SARL JLDE : les deux terrains à bâtir cédés […] faisaient partie, au moment de leur acquisition, d’une seule et même unité foncière supportant une maison d’habitation. Ces terrains avaient donc, au moment de leur acquisition, la qualité d’immeuble bâti, et non de terrain à bâtir. La circonstance que ces terrains étaient déjà, au moment de la vente, constructibles au regard de la législation d’urbanisme en vigueur est à cet égard sans incidence. De même, le fait que la division de l’unité foncière a été autorisée préalablement à la vente est également sans incidence sur la qualification de ces terrains, dès lors que ceux-ci n’ont pas été acquis séparément […].

SASU Immotelli : le terrain à bâtir cédé […] faisait partie, au moment de son acquisition, d’une seule et même unité foncière supportant une maison d’habitation. […] Ce terrain avait donc, au moment de son acquisition, la qualité d’immeuble bâti, et non de terrain à bâtir.
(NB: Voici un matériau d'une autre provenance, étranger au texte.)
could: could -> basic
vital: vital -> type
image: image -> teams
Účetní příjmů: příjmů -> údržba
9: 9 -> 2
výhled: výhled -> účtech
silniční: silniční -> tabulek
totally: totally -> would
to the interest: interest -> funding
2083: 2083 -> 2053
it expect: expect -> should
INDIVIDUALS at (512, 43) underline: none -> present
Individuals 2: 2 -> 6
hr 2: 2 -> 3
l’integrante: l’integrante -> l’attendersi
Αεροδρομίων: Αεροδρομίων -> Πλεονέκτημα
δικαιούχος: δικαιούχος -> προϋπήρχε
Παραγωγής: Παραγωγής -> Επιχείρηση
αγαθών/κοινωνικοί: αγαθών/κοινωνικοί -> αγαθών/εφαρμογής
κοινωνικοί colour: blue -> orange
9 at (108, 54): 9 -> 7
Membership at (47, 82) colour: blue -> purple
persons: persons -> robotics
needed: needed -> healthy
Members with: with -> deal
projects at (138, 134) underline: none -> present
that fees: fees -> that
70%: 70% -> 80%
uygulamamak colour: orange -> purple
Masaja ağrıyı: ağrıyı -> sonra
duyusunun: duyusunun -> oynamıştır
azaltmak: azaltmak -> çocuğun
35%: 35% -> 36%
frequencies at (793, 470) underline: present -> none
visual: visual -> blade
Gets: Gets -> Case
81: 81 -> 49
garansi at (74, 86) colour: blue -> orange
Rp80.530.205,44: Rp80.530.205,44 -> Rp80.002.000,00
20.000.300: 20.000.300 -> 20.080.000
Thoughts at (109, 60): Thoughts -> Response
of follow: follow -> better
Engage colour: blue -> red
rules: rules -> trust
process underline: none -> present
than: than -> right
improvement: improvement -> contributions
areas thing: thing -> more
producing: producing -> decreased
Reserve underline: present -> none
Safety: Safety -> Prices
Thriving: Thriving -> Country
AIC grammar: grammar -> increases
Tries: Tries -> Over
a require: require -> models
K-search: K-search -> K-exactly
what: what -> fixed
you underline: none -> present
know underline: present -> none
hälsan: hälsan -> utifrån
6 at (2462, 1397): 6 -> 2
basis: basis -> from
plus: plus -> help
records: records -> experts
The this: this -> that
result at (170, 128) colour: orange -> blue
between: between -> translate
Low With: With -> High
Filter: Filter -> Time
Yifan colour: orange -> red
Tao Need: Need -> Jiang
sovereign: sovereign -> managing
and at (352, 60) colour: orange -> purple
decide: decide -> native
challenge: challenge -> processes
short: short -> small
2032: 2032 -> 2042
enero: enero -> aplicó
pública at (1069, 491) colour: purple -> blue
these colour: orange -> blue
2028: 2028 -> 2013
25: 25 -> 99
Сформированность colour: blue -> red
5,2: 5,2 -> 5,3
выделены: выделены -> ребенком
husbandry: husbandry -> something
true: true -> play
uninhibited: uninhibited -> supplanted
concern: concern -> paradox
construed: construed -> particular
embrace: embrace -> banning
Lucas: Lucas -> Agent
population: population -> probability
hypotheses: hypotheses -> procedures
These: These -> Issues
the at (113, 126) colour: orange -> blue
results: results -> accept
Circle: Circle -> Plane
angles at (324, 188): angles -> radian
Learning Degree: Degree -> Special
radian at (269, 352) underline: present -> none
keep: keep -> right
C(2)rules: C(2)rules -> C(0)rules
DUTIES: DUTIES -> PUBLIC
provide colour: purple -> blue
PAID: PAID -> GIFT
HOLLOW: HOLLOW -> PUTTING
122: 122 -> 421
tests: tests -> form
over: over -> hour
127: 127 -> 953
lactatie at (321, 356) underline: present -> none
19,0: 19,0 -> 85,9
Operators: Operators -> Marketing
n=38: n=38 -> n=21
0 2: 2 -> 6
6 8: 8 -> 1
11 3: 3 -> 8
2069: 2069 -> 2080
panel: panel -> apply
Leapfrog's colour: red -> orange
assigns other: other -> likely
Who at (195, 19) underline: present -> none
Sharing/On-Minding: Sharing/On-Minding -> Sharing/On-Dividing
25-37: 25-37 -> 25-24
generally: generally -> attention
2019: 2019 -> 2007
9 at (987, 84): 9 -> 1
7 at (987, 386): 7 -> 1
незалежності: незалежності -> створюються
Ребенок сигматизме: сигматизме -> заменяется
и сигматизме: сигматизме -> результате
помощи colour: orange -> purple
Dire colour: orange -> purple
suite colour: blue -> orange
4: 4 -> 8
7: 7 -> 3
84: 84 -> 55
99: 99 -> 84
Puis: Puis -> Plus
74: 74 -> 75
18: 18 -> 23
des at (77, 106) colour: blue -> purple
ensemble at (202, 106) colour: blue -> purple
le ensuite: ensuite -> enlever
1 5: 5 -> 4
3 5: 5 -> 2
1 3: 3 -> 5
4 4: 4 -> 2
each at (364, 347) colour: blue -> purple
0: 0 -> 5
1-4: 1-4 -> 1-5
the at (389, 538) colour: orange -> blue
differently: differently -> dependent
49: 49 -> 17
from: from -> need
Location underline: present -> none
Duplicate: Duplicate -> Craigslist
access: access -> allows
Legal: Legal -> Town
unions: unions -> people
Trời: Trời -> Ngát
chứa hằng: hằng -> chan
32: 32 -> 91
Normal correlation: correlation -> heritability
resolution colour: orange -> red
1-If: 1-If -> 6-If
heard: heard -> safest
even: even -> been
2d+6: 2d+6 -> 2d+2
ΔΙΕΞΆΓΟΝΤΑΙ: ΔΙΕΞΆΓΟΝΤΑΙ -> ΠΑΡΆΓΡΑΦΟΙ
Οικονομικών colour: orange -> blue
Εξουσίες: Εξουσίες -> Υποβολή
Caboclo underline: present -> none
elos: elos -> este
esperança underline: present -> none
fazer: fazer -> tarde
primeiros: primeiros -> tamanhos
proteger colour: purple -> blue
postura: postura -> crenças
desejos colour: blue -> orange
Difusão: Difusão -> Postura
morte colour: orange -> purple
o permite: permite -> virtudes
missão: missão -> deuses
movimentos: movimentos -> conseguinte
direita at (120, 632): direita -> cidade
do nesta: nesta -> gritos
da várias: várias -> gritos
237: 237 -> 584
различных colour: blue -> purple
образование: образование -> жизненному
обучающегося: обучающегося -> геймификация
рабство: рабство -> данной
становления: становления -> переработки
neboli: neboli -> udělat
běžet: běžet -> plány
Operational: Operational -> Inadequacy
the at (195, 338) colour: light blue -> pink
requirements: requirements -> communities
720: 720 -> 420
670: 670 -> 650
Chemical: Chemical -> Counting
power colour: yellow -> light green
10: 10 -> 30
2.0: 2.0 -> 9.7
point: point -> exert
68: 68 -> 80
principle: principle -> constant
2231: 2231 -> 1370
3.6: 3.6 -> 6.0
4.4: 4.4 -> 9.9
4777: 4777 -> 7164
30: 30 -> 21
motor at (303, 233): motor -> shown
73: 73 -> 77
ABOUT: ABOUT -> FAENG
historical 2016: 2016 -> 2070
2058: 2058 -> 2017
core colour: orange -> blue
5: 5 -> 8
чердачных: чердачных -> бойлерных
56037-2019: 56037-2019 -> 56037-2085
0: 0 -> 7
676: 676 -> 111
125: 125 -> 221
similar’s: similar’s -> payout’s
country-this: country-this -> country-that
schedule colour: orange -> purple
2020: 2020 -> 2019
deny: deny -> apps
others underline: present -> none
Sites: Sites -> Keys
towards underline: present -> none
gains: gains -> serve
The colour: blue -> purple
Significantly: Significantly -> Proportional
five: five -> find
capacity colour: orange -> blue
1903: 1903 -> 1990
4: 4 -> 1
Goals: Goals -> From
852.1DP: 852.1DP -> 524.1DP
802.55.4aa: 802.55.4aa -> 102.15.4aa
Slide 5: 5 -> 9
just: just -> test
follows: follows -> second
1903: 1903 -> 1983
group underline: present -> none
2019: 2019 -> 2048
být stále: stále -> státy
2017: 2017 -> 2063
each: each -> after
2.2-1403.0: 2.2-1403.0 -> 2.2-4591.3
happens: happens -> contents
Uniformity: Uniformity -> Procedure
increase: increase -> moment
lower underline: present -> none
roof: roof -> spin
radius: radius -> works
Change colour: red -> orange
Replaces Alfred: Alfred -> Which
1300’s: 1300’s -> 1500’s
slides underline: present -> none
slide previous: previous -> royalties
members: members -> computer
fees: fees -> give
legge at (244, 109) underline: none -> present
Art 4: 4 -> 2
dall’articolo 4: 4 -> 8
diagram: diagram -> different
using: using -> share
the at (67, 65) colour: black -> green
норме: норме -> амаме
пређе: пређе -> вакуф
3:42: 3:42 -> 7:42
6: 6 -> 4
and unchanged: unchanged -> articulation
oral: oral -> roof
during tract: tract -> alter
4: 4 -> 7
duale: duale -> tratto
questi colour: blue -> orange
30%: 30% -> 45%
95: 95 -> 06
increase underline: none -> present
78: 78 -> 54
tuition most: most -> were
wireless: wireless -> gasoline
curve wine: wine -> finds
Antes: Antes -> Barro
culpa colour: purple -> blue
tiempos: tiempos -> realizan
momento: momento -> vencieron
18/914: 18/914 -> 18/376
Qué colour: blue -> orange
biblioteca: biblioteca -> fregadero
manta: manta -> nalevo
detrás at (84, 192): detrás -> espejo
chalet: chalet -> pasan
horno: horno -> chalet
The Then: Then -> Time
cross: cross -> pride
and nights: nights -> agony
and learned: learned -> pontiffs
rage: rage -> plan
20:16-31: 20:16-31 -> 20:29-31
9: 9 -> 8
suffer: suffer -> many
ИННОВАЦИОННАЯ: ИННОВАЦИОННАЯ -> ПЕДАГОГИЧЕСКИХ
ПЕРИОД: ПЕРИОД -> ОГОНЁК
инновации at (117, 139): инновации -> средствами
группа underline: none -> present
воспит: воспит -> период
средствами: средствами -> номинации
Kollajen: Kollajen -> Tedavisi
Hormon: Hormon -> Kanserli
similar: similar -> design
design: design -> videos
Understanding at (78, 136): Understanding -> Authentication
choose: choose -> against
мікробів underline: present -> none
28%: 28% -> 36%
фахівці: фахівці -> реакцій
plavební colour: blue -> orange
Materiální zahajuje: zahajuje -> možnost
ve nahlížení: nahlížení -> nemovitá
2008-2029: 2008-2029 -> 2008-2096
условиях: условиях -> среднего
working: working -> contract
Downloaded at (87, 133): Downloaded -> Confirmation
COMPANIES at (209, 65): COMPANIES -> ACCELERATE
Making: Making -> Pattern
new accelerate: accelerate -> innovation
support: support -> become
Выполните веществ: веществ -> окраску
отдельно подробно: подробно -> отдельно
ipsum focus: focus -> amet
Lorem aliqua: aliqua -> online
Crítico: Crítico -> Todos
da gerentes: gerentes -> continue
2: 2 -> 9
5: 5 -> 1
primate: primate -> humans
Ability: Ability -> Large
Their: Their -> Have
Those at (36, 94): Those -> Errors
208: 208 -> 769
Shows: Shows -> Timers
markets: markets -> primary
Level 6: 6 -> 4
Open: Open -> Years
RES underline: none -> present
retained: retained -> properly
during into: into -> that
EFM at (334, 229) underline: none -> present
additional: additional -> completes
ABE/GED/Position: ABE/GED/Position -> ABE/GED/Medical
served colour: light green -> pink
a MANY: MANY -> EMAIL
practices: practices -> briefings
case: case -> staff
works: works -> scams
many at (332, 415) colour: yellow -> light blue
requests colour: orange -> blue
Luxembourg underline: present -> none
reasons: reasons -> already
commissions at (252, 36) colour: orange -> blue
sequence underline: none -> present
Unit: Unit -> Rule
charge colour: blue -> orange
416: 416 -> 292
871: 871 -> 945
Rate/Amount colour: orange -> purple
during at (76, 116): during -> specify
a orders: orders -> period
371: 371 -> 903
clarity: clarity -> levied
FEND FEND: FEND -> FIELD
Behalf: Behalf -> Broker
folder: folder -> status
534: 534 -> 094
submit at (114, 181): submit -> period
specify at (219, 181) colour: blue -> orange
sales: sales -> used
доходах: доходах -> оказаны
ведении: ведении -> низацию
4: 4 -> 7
La circonstance que la maison d’habitation n’a pas été démolie est à cet égard sans incidence sur le changement de qualification juridique de ce terrain entre son acquisition et sa revente.

SARL KLA Promotions : chaque terrain à bâtir cédé […] faisait partie, au moment de son acquisition, d’une seule et même unité foncière supportant une maison d’habitation. Ces terrains avaient donc, au moment de leur acquisition, la qualité d’immeuble bâti, et non de terrains à bâtir dès lors que ceux-ci n’ont pas été acquis séparément de la maison. De la même façon […] le fait qu’un document d’arpentage faisant apparaître les divisions parcellaires a été enregistré avant l’acquisition du bien est sans incidence sur la qualification des terrains au moment de leur acquisition.

EURL Boussard Michel : les terrains à bâtir cédés […] faisaient partie, au moment de leur acquisition, d’une seule et même unité foncière supportant une maison d’habitation. Ces terrains avaient donc, au moment de leur acquisition, la qualité d’immeuble bâti et non de terrains à bâtir. La circonstance que les actes de vente de plusieurs de ces terrains faisaient état d’une condition suspensive liée à la division de ces terrains est sans incidence sur la qualification de ces terrains, dès lors que ceux-ci n’ont pas été acquis séparément par la société.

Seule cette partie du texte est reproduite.